Meuse/p3/s4
SCÈNE IV.
La légende de Blanche de Namur.
Toute la Meuse est pleine de souvenirs pareils, de chères histoires d’amour. Namur a connu celle de la reine Blanche.
La fille du comte Jean Ier qui épousa Magnus, roi de Norvège et de Suède — le pays des douces princesses que l’on pleure.
En Suède, on chante encore en son honneur une berceuse. Tout le monde y sait Rida Ranka. Qui chez nous connaît encore Blanche de Namur, fille de Jean Ier, mère du roi Hakon ?
Approche-toi, notre bon ami, le Chanteur de complaintes, toi le barde du peuple et sa voix, instable comme l’espace et vieux comme le temps. Tu dois connaître cette chanson-là parmi toutes les autres… qui célèbrent les filles de la Meuse.
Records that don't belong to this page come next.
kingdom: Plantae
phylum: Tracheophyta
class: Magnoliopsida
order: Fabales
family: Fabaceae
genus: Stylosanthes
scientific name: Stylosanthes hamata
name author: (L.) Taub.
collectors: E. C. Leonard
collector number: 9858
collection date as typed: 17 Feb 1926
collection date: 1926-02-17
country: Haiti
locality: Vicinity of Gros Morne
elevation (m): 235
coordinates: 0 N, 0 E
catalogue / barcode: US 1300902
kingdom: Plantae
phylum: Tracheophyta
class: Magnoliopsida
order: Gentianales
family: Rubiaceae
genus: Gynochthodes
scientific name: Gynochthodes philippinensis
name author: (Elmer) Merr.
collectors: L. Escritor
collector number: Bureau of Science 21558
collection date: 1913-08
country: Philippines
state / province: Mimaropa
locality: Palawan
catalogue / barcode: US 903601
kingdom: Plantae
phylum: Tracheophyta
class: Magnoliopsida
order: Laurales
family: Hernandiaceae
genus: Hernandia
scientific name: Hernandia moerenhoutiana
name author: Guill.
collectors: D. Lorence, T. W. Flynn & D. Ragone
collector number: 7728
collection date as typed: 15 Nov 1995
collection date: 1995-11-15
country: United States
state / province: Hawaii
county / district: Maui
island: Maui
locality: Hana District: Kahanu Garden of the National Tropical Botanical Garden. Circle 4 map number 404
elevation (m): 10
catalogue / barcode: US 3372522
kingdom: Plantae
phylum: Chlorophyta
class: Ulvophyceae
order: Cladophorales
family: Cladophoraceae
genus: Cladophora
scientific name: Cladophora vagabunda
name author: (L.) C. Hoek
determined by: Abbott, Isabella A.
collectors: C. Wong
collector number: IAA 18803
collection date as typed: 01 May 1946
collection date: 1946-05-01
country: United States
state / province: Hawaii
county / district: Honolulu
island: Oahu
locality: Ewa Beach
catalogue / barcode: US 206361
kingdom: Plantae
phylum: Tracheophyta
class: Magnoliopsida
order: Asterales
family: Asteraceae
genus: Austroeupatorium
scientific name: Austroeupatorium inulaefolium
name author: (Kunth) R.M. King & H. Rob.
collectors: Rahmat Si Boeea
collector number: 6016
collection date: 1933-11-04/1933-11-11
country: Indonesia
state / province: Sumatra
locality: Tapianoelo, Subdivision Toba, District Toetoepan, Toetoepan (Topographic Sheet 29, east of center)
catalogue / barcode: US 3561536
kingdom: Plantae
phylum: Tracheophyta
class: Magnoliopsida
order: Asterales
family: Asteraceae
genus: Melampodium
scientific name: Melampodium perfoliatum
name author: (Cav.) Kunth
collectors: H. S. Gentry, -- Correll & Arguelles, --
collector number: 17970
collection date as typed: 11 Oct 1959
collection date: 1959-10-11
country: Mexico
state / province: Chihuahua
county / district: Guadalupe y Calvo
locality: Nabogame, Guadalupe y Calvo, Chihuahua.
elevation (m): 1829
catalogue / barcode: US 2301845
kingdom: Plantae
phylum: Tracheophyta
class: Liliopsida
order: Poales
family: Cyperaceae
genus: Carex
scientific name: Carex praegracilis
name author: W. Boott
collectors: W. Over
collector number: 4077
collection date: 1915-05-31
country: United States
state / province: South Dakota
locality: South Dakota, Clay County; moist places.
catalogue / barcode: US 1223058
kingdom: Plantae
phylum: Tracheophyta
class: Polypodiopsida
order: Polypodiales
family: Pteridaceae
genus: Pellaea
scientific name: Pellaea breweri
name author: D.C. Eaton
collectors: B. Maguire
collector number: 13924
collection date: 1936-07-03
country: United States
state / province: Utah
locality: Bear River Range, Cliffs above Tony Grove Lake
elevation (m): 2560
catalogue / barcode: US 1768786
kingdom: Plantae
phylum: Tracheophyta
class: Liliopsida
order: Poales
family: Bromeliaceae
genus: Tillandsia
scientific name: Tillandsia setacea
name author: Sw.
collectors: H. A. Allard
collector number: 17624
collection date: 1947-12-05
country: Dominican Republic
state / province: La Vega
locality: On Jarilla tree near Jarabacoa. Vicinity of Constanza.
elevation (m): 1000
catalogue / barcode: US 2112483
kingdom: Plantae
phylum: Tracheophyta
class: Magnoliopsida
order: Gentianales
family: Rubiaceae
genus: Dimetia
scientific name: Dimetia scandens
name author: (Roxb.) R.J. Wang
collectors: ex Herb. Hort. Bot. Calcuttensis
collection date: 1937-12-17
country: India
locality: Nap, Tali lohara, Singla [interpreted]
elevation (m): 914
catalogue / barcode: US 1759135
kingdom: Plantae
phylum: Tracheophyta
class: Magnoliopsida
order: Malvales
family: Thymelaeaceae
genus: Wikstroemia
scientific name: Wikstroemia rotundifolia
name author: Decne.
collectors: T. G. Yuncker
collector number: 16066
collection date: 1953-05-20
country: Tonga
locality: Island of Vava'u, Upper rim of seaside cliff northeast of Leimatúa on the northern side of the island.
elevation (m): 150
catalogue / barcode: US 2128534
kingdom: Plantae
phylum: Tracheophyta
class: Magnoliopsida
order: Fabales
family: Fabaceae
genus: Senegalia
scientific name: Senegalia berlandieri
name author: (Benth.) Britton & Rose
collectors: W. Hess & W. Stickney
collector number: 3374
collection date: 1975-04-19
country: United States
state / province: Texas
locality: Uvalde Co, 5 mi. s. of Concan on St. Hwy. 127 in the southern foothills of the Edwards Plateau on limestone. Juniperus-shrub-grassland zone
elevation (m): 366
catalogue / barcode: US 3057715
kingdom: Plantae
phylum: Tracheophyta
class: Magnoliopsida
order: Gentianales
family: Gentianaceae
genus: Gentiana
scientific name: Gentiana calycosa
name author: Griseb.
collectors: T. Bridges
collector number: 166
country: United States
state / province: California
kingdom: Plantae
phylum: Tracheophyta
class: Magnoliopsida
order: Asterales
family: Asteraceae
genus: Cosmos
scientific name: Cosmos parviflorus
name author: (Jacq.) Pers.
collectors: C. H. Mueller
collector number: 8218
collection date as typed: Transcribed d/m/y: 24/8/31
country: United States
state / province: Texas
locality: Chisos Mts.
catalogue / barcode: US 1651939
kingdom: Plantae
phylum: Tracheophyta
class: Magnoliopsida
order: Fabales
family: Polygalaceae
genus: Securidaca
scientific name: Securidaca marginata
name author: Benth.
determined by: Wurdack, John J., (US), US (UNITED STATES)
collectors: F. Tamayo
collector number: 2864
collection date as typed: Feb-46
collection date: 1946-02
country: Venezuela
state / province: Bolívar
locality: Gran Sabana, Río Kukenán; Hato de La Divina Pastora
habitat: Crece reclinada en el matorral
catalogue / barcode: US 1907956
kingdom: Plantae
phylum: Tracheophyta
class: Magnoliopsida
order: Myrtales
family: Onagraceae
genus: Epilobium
Mon Dieu, bien sûr que oui, mon bon Monsieur. Ce n’est point tout à fait celle que l’on dit en Suède. Je l’ai arrangée à ma façon. Il y a d’abord une introduction qui est tout entière de moi. Écoutez donc !
Il dit :
Magnus Eriksson, roi de Norwège
et de Suède, vint chez nous, un jour.
Il allait en France y chercher l’amour,
une reine pour le pays des neiges.
Passant par Namur, Blanche y rencontra,
la fille de Jean premier notre comte,
la prit toute rose entre ses deux bras
et puis l’épousa — ce n’est pas un conte.
Chante-nous la berceuse de Rida Ranka.
Voilà ! voilà… Attendez donc. Blanche a eu un fils, Hakon, qui deviendra roi, un roi fameux, vous savez bien. Il n’est encore, au moment où nous sommes, qu’un tout petit prince. Il s’est mis à califourchon sur le genou de sa maman ; elle le balance en chantant de sa douce voix :
Chevauche, chevauche, en te balançant. Chevauche, chevauche, en te balançant. |
Va, bonhomme, au long de Meuse, chante nos filles et leurs charmes et leur gloire.
Chevauche, chevauche en te balançant
Ton cheval, mon fils, c’est ta mère Blanche.
Chevauche, chevauche, écuyer charmant…
- ↑ Adaptation de la berceuse suédoise : Rida Ranka. Voir Félix Rousseau, Guetteur wallon, 2e année, no 1.